#### Dataset entries:
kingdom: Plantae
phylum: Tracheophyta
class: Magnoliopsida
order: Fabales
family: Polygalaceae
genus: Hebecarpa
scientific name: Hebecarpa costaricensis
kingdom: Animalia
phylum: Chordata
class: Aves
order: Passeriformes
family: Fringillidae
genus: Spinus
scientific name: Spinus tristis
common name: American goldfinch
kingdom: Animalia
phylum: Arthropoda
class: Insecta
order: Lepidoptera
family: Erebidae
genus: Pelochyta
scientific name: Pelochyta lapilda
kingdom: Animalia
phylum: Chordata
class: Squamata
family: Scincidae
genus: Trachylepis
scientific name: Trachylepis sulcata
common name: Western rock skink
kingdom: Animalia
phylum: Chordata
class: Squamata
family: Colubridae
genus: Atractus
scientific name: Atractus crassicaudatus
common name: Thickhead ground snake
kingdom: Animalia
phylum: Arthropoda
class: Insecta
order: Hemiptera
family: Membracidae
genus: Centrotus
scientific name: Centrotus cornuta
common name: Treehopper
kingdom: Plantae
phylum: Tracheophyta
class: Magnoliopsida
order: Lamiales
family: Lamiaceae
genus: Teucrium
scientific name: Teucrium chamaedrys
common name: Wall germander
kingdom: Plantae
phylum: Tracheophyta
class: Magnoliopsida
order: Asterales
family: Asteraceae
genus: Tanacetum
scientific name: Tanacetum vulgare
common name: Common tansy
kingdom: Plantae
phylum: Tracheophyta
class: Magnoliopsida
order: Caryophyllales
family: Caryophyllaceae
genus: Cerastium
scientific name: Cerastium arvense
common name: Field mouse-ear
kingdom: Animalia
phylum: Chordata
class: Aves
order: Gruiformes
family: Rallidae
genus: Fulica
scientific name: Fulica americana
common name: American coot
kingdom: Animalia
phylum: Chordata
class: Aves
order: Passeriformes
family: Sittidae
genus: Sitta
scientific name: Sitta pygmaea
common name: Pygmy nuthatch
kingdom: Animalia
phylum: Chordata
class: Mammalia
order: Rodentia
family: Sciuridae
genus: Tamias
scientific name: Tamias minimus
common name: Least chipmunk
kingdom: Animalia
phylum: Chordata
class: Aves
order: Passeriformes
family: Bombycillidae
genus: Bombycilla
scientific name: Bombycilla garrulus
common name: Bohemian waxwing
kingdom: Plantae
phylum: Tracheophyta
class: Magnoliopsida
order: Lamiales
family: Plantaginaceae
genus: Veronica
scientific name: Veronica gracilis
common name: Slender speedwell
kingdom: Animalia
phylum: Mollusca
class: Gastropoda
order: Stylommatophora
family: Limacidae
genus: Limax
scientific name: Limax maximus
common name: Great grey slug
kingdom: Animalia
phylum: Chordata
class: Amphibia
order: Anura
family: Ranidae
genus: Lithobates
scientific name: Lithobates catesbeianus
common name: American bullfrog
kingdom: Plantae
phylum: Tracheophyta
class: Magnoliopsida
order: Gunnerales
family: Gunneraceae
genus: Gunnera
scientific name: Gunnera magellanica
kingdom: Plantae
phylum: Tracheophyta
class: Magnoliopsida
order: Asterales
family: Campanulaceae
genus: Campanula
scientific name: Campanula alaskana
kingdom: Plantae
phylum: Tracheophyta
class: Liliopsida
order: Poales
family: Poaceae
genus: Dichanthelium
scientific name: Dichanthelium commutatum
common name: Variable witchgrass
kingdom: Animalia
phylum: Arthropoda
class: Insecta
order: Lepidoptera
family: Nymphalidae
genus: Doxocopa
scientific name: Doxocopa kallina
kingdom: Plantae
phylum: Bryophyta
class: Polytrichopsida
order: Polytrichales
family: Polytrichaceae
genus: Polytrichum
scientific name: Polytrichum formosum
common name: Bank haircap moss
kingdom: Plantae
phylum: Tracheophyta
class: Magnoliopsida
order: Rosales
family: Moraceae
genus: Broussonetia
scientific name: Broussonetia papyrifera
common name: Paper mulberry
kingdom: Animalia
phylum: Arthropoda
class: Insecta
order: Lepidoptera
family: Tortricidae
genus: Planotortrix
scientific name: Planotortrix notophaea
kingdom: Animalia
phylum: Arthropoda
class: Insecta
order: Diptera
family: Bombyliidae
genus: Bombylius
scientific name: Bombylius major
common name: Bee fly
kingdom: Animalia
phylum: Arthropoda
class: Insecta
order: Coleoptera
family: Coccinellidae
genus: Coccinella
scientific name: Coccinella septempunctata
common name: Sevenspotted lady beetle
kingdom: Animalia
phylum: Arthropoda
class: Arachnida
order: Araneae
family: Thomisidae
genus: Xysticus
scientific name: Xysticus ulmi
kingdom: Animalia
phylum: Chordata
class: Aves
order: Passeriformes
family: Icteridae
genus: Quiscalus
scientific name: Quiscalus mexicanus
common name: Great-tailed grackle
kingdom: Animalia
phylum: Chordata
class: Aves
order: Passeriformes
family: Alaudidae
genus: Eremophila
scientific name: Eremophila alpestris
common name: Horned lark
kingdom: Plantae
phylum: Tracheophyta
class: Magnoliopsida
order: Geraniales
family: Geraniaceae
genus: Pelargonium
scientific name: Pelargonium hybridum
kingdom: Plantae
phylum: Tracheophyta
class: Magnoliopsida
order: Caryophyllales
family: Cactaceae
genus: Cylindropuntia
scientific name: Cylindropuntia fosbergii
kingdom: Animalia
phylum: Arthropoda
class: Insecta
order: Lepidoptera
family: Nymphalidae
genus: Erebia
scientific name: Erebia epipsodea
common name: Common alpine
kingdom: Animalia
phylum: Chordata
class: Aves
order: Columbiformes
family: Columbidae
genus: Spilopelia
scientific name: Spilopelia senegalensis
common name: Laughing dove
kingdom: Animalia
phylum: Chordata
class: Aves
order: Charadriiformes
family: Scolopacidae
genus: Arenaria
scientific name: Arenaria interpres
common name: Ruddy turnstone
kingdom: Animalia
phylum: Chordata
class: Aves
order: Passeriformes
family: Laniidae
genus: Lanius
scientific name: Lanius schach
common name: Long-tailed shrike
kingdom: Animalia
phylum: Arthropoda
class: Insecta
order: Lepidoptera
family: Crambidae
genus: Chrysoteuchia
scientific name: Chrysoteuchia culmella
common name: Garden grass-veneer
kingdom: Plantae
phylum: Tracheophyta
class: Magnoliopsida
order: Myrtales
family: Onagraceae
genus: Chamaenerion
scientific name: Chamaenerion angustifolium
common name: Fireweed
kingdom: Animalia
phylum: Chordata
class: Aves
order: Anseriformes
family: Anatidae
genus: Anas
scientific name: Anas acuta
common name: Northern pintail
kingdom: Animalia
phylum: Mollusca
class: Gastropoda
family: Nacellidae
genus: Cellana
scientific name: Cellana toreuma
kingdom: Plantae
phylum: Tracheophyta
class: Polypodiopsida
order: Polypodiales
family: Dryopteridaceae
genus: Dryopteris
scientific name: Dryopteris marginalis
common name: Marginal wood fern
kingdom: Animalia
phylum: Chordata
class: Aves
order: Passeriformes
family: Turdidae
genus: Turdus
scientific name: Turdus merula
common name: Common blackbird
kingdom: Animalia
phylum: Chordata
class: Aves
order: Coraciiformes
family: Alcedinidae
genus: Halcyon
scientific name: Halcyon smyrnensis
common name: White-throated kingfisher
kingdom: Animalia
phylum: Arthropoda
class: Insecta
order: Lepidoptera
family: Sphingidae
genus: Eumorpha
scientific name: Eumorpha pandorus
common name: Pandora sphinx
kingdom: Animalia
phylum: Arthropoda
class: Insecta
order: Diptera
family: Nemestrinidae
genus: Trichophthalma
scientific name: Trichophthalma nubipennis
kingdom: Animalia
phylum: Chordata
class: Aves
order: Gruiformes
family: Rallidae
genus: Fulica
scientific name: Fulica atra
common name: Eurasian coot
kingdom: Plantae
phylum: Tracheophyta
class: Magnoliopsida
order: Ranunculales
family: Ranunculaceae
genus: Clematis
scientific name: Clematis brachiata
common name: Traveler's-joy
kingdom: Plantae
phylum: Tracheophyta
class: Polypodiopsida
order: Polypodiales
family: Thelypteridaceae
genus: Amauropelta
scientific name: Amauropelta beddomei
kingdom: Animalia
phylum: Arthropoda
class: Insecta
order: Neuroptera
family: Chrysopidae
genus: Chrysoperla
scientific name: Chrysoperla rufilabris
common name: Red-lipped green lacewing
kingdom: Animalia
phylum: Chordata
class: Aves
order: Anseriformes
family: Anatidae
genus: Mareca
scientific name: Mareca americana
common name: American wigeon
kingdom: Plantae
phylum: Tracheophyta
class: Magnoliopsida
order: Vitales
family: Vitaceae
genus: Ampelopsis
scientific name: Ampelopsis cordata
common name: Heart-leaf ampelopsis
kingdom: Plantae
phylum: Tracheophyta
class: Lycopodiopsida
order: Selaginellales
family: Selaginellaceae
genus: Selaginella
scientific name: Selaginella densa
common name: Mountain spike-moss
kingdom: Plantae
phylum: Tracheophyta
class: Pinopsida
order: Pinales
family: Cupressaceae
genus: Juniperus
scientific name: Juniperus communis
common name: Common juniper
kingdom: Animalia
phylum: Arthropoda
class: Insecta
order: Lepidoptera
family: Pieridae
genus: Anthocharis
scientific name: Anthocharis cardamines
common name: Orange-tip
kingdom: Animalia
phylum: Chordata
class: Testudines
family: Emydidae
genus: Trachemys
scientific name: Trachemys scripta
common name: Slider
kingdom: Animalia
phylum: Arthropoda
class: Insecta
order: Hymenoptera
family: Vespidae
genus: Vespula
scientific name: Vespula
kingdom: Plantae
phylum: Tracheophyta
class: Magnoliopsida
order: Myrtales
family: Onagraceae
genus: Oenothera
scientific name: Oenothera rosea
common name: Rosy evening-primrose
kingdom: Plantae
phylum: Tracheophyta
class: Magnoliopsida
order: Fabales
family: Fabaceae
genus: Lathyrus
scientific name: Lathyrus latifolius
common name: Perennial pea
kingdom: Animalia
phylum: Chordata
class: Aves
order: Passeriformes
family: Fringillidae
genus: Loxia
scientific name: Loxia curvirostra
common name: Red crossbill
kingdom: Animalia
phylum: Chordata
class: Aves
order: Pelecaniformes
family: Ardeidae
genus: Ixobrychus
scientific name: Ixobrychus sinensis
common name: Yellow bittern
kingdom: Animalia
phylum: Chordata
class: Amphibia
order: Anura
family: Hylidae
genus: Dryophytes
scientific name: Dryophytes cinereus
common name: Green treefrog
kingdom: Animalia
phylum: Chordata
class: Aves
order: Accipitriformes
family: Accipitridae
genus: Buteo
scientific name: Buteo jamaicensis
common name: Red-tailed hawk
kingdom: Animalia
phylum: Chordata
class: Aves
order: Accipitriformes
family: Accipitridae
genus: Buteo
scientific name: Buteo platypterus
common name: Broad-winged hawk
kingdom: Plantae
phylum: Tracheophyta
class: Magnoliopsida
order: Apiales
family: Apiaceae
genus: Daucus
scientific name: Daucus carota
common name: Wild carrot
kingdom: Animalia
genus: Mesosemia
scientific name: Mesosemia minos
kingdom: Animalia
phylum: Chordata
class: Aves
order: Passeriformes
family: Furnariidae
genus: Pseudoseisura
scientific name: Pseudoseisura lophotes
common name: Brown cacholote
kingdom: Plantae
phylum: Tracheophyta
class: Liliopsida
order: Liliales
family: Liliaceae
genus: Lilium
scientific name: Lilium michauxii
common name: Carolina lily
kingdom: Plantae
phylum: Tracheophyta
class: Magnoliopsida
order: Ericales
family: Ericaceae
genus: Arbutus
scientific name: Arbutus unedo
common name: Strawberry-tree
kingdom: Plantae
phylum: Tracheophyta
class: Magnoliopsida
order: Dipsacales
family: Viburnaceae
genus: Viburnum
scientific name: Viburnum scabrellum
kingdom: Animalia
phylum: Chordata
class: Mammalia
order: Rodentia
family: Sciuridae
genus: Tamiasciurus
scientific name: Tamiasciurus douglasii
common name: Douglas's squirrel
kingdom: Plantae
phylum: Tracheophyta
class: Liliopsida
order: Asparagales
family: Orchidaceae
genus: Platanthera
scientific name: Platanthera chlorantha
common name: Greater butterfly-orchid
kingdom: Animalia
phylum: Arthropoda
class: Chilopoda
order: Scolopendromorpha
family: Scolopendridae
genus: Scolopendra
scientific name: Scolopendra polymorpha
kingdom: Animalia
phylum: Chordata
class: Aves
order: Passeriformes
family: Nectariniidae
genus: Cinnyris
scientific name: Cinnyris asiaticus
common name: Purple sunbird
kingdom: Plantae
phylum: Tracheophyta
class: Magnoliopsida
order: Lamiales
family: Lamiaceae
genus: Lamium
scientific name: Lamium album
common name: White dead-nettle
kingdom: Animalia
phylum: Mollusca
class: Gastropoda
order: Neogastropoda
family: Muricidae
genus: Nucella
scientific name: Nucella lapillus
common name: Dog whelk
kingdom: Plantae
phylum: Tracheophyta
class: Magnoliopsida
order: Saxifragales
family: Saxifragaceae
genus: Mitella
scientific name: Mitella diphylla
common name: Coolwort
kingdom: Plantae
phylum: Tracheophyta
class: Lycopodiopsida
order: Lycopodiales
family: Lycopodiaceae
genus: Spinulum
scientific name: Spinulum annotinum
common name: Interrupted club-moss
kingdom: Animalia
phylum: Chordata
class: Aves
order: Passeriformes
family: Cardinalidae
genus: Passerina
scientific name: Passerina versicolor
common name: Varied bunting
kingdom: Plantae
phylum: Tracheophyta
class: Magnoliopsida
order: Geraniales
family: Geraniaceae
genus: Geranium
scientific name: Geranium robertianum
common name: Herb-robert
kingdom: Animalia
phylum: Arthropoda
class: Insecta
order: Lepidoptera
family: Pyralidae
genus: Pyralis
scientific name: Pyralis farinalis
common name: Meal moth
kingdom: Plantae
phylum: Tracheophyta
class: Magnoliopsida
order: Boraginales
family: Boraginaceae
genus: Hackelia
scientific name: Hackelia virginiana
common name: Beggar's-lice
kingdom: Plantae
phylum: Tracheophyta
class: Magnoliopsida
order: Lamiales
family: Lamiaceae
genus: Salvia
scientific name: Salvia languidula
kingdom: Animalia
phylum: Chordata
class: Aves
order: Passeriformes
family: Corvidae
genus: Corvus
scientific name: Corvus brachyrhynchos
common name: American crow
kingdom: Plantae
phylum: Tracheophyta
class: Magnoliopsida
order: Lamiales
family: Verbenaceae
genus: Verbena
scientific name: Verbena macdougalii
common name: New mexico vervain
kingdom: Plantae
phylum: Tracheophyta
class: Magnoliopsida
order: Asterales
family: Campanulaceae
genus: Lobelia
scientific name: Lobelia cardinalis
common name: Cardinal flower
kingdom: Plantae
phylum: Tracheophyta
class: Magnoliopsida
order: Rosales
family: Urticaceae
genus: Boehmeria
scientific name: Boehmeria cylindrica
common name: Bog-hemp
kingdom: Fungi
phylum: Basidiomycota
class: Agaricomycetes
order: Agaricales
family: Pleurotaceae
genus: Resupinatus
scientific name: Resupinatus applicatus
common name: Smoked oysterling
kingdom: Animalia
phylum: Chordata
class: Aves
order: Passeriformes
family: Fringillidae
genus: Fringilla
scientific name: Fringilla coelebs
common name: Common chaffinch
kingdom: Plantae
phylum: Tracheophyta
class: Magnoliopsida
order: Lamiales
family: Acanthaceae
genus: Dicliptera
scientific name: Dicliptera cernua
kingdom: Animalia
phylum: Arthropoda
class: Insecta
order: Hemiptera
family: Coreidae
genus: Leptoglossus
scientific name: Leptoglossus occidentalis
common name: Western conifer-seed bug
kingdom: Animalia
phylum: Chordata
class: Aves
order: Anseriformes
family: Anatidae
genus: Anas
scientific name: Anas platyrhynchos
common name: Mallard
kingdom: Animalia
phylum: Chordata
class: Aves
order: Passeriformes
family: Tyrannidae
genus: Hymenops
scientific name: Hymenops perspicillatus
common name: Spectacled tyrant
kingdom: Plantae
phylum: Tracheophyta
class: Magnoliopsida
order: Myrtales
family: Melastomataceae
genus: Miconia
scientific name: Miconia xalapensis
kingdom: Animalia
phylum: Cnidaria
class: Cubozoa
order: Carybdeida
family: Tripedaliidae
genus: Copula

#### What the exercise asks:
Rewrite the records from the start through the line holding "scientific name: Bombycilla garrulus", inclusive, switching every "common name" to "vernacular name". Return only those lines and leave everything else in them unchanged.

#### Solution:
kingdom: Plantae
phylum: Tracheophyta
class: Magnoliopsida
order: Fabales
family: Polygalaceae
genus: Hebecarpa
scientific name: Hebecarpa costaricensis
kingdom: Animalia
phylum: Chordata
class: Aves
order: Passeriformes
family: Fringillidae
genus: Spinus
scientific name: Spinus tristis
vernacular name: American goldfinch
kingdom: Animalia
phylum: Arthropoda
class: Insecta
order: Lepidoptera
family: Erebidae
genus: Pelochyta
scientific name: Pelochyta lapilda
kingdom: Animalia
phylum: Chordata
class: Squamata
family: Scincidae
genus: Trachylepis
scientific name: Trachylepis sulcata
vernacular name: Western rock skink
kingdom: Animalia
phylum: Chordata
class: Squamata
family: Colubridae
genus: Atractus
scientific name: Atractus crassicaudatus
vernacular name: Thickhead ground snake
kingdom: Animalia
phylum: Arthropoda
class: Insecta
order: Hemiptera
family: Membracidae
genus: Centrotus
scientific name: Centrotus cornuta
vernacular name: Treehopper
kingdom: Plantae
phylum: Tracheophyta
class: Magnoliopsida
order: Lamiales
family: Lamiaceae
genus: Teucrium
scientific name: Teucrium chamaedrys
vernacular name: Wall germander
kingdom: Plantae
phylum: Tracheophyta
class: Magnoliopsida
order: Asterales
family: Asteraceae
genus: Tanacetum
scientific name: Tanacetum vulgare
vernacular name: Common tansy
kingdom: Plantae
phylum: Tracheophyta
class: Magnoliopsida
order: Caryophyllales
family: Caryophyllaceae
genus: Cerastium
scientific name: Cerastium arvense
vernacular name: Field mouse-ear
kingdom: Animalia
phylum: Chordata
class: Aves
order: Gruiformes
family: Rallidae
genus: Fulica
scientific name: Fulica americana
vernacular name: American coot
kingdom: Animalia
phylum: Chordata
class: Aves
order: Passeriformes
family: Sittidae
genus: Sitta
scientific name: Sitta pygmaea
vernacular name: Pygmy nuthatch
kingdom: Animalia
phylum: Chordata
class: Mammalia
order: Rodentia
family: Sciuridae
genus: Tamias
scientific name: Tamias minimus
vernacular name: Least chipmunk
kingdom: Animalia
phylum: Chordata
class: Aves
order: Passeriformes
family: Bombycillidae
genus: Bombycilla
scientific name: Bombycilla garrulus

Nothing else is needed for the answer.